### [PROBLEM]
Please state how many lines in the records below contain the word "Original"; the number alone is the answer.

******

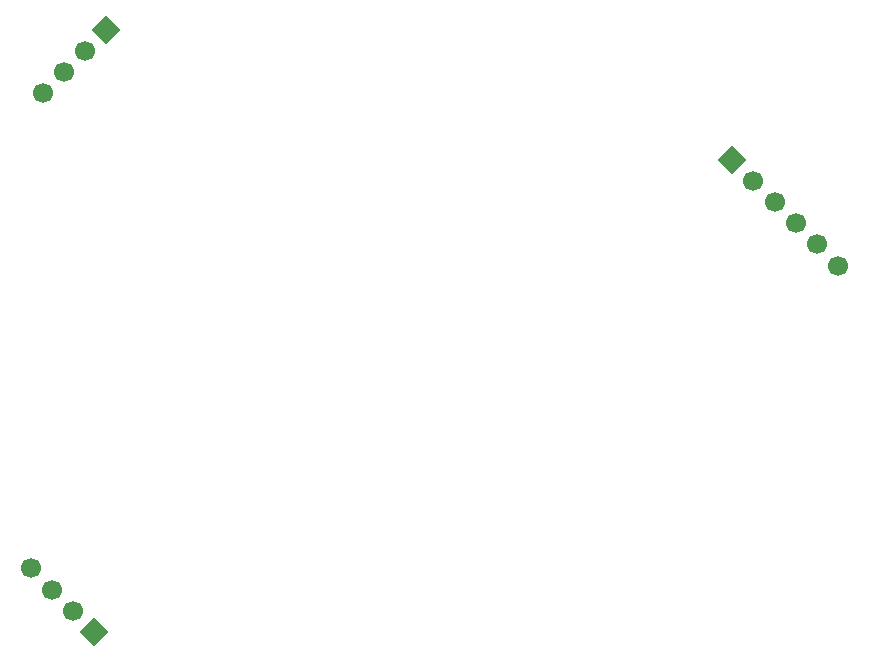
<source format=gbs>
G04 #@! TF.GenerationSoftware,KiCad,Pcbnew,6.0.11-2627ca5db0~126~ubuntu20.04.1*
G04 #@! TF.CreationDate,2023-04-28T08:06:44+02:00*
G04 #@! TF.ProjectId,Semafor_top,53656d61-666f-4725-9f74-6f702e6b6963,rev?*
G04 #@! TF.SameCoordinates,Original*
G04 #@! TF.FileFunction,Soldermask,Bot*
G04 #@! TF.FilePolarity,Negative*
%FSLAX46Y46*%
G04 Gerber Fmt 4.6, Leading zero omitted, Abs format (unit mm)*
G04 Created by KiCad (PCBNEW 6.0.11-2627ca5db0~126~ubuntu20.04.1) date 2023-04-28 08:06:44*
%MOMM*%
%LPD*%
G01*
G04 APERTURE LIST*
G04 Aperture macros list*
%AMHorizOval*
0 Thick line with rounded ends*
0 $1 width*
0 $2 $3 position (X,Y) of the first rounded end (center of the circle)*
0 $4 $5 position (X,Y) of the second rounded end (center of the circle)*
0 Add line between two ends*
20,1,$1,$2,$3,$4,$5,0*
0 Add two circle primitives to create the rounded ends*
1,1,$1,$2,$3*
1,1,$1,$4,$5*%
%AMRotRect*
0 Rectangle, with rotation*
0 The origin of the aperture is its center*
0 $1 length*
0 $2 width*
0 $3 Rotation angle, in degrees counterclockwise*
0 Add horizontal line*
21,1,$1,$2,0,0,$3*%
G04 Aperture macros list end*
%ADD10RotRect,1.700000X1.700000X45.000000*%
%ADD11HorizOval,1.700000X0.000000X0.000000X0.000000X0.000000X0*%
%ADD12RotRect,1.700000X1.700000X225.000000*%
%ADD13HorizOval,1.700000X0.000000X0.000000X0.000000X0.000000X0*%
%ADD14RotRect,1.700000X1.700000X135.000000*%
%ADD15HorizOval,1.700000X0.000000X0.000000X0.000000X0.000000X0*%
G04 APERTURE END LIST*
D10*
G04 #@! TO.C,J7*
X131000000Y-124000000D03*
D11*
X129203949Y-122203949D03*
X127407898Y-120407898D03*
X125611846Y-118611846D03*
G04 #@! TD*
D12*
G04 #@! TO.C,J6*
X185000000Y-84000000D03*
D13*
X186796051Y-85796051D03*
X188592102Y-87592102D03*
X190388154Y-89388154D03*
X192184205Y-91184205D03*
X193980256Y-92980256D03*
G04 #@! TD*
D14*
G04 #@! TO.C,J5*
X132000000Y-73000000D03*
D15*
X130203949Y-74796051D03*
X128407898Y-76592102D03*
X126611846Y-78388154D03*
G04 #@! TD*
M02*

</source>
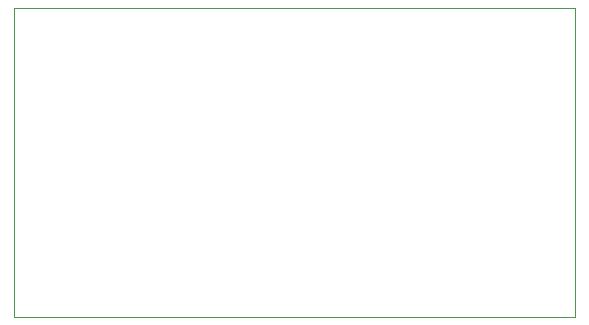
<source format=gbr>
%TF.GenerationSoftware,KiCad,Pcbnew,9.0.6*%
%TF.CreationDate,2025-12-16T12:18:39+05:30*%
%TF.ProjectId,Headphone Amplifier,48656164-7068-46f6-9e65-20416d706c69,rev?*%
%TF.SameCoordinates,Original*%
%TF.FileFunction,Profile,NP*%
%FSLAX46Y46*%
G04 Gerber Fmt 4.6, Leading zero omitted, Abs format (unit mm)*
G04 Created by KiCad (PCBNEW 9.0.6) date 2025-12-16 12:18:39*
%MOMM*%
%LPD*%
G01*
G04 APERTURE LIST*
%TA.AperFunction,Profile*%
%ADD10C,0.050000*%
%TD*%
G04 APERTURE END LIST*
D10*
X141986000Y-40132000D02*
X189484000Y-40132000D01*
X189484000Y-66294000D01*
X141986000Y-66294000D01*
X141986000Y-40132000D01*
M02*

</source>
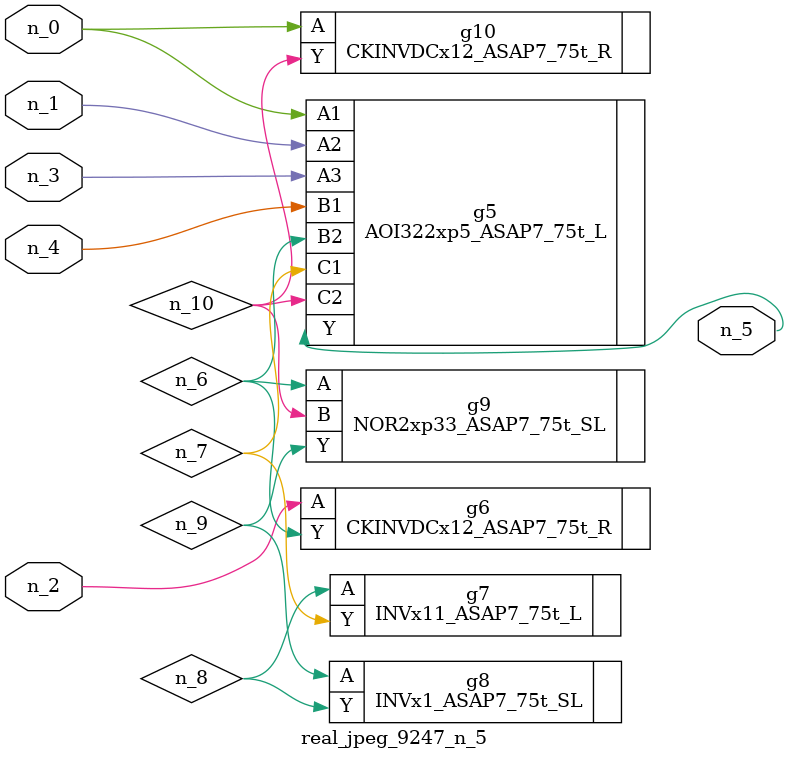
<source format=v>
module real_jpeg_9247_n_5 (n_4, n_0, n_1, n_2, n_3, n_5);

input n_4;
input n_0;
input n_1;
input n_2;
input n_3;

output n_5;

wire n_8;
wire n_6;
wire n_7;
wire n_10;
wire n_9;

AOI322xp5_ASAP7_75t_L g5 ( 
.A1(n_0),
.A2(n_1),
.A3(n_3),
.B1(n_4),
.B2(n_6),
.C1(n_7),
.C2(n_10),
.Y(n_5)
);

CKINVDCx12_ASAP7_75t_R g10 ( 
.A(n_0),
.Y(n_10)
);

CKINVDCx12_ASAP7_75t_R g6 ( 
.A(n_2),
.Y(n_6)
);

NOR2xp33_ASAP7_75t_SL g9 ( 
.A(n_6),
.B(n_10),
.Y(n_9)
);

INVx11_ASAP7_75t_L g7 ( 
.A(n_8),
.Y(n_7)
);

INVx1_ASAP7_75t_SL g8 ( 
.A(n_9),
.Y(n_8)
);


endmodule
</source>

******

### [SOLUTION TO THIS TASK]
2